Federal Reserve Board Chairman Ben Bernanke told House members last week it would be a "useful idea" to create a federal charter option for insurers, "particularly for large, systemically critical insurance companies."

Mr. Bernanke made his comments in response to a question from Rep. Ed Royce, R-Calif., before the House Financial Services Committee. Rep. Royce is a cosponsor of legislation recently introduced in the House of Representatives that would create a federal charter option for insurers.

In responding to Rep. Royce's question, Mr. Bernanke said the issue of an optional federal charter for insurance is a "complex one," with "a lot of issues involved."

However, he added, "in general, I believe that holding company-level supervision of large, systemically critical institutions is very important."

Mr. Bernanke also spoke out strongly on this topic the day before at a Senate Banking Committee hearing, testifying that legislation is needed giving federal regulators the ability to deal with insurers and other nonbanking institutions that get into the kind of financial trouble that can pose grave risks to the entire economy.

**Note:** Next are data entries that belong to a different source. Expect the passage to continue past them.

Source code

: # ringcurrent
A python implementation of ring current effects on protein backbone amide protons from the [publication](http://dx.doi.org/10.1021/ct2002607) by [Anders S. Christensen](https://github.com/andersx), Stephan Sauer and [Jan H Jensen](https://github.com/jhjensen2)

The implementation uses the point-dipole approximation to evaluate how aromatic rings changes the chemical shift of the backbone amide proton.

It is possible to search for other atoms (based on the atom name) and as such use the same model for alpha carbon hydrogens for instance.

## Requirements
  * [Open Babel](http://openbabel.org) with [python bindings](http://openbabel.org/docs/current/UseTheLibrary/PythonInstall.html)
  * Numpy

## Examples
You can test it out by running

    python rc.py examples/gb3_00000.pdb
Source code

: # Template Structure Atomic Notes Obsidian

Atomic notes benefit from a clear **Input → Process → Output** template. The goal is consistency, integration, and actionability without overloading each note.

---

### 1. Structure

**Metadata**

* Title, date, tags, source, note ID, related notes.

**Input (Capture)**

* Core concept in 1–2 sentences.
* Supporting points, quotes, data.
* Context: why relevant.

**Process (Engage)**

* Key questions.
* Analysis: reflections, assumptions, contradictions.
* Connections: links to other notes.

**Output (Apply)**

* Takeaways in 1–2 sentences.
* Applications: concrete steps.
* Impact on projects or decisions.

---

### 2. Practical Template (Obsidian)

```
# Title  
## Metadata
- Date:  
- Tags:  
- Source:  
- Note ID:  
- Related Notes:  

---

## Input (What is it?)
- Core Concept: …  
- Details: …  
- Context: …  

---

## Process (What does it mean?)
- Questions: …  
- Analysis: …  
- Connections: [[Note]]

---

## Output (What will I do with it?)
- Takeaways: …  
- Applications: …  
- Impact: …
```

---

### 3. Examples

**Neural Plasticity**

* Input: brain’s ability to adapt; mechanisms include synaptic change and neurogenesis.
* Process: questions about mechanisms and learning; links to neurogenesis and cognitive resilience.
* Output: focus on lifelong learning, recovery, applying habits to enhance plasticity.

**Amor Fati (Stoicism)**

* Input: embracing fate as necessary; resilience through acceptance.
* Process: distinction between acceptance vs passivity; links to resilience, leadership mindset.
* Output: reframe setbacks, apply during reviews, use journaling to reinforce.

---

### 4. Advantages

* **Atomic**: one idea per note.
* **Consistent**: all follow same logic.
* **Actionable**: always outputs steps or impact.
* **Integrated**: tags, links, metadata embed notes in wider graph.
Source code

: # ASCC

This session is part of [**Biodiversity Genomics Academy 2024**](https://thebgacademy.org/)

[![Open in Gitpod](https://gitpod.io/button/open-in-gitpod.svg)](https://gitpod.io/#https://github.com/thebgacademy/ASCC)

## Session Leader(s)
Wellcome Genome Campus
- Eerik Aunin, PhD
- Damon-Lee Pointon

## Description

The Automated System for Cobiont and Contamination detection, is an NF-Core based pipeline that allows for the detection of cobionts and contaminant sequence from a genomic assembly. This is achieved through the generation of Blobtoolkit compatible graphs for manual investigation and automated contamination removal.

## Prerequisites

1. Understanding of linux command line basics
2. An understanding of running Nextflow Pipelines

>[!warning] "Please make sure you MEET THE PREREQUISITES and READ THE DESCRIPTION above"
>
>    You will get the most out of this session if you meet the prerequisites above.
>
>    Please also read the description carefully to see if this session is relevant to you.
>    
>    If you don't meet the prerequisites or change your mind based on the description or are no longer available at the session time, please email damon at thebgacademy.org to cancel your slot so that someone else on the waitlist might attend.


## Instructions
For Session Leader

"We did not have effective holding company supervision in some of the cases where we have had problems," he told the Senate. "So I do believe an optional federal charter [for insurers] would be a direction worth giving serious consideration."

At the earlier Senate hearing, he said problems with American International Group demonstrated federal regulators lack the authority to take appropriate action when needed against nonbanking institutions.

"One of the big problems is that if we wanted to close down a major institution, we don't have the legal authorities and the framework to do it," he added.

"AIG had a Financial Products division which was very lightly regulated and was a source of a great deal of systemic trouble," Mr. Bernanke told Sen. Richard Shelby, R-Ala., the committee's ranking minority member, as they discussed what regulators had learned in the wake of the federal government's bailout of AIG.

"I think that we need to have broader-based coverage...[and a] more even playing field to make sure that as our system evolves, there aren't markets and products and approaches that get out of the line of vision of the regulators, and that was the problem we had in the last few years," he testified.

Mr. Bernanke said that to deal with risks posed to the entire financial system by nonbanking entities, federal regulators need legislation providing the necessary authority, noting that groups of regulators are working together on proposals to resolve this issue.

"The Congress needs, in my opinion, to set forward a much more elaborate version of the Federal Deposit Insurance Corp. Improvement Act [of 1991], if you like, that would apply to large financial institutions of various types, that would give guidance to regulators under appropriate checks and balances about under what circumstances the regulators could come in and shut down a firm in a safe way that doesn't disrupt the financial markets," Mr. Bernanke said.

He noted that "absent those kinds of powers and that kind of framework, we really are having to play it by ear," adding Congress should "think about what we need to do to ensure that the system as a whole doesn't get subjected to this kind of broad-based crisis in the future."

In the meantime, Congress is working on legislation that would deal with systemic risk. Last week, Rep. Steny Hoyer, D-Md., said the House will vote on legislation dealing with systemic risk in the financial services sector before it leaves for its Easter recess on April 3.

However, Senate action to deal with the financial crisis will likely be delayed as Sen. Chris Dodd, D-Conn., chair of the Senate Banking Committee, and Sen. Shelby have promised a more deliberate approach to reform.

The American Bankers Insurance Association "commended" the Fed chairman for his comments.

"Chairman Bernanke's testimony today highlights the urgent need to have a national discussion that recognizes the value of this much-needed reform," said ABIA Executive Director Kevin McKechnie. "This long-overdue measure would create greater efficiency and modernization for the insurance regulatory system."

Mr. McKechnie said that consensus behind an OFC has increasingly picked up steam following the failure of the current state-by-state regulatory system to act in preventing the problems at financial services giant American International Group from becoming a systemic risk to the economy.

"To suggest that the states can appropriately police insurance companies with worldwide operations, when other nations are loudly suggesting a global systemic risk regulator, is na?ve," according to Mr. McKechnie. "Clearly, solvency is a federal question."

While Mr. Bernanke testified before the House, President Barack Obama convened a meeting with the leadership of both the House and Senate Financial Services Committees to discuss an overhaul of the financial regulatory structure.

The meeting was linked to President Obama's "day of reckoning" comments in his Feb. 24 speech before Congress, in which he committed himself to prompt action to strengthen oversight of financial institutions.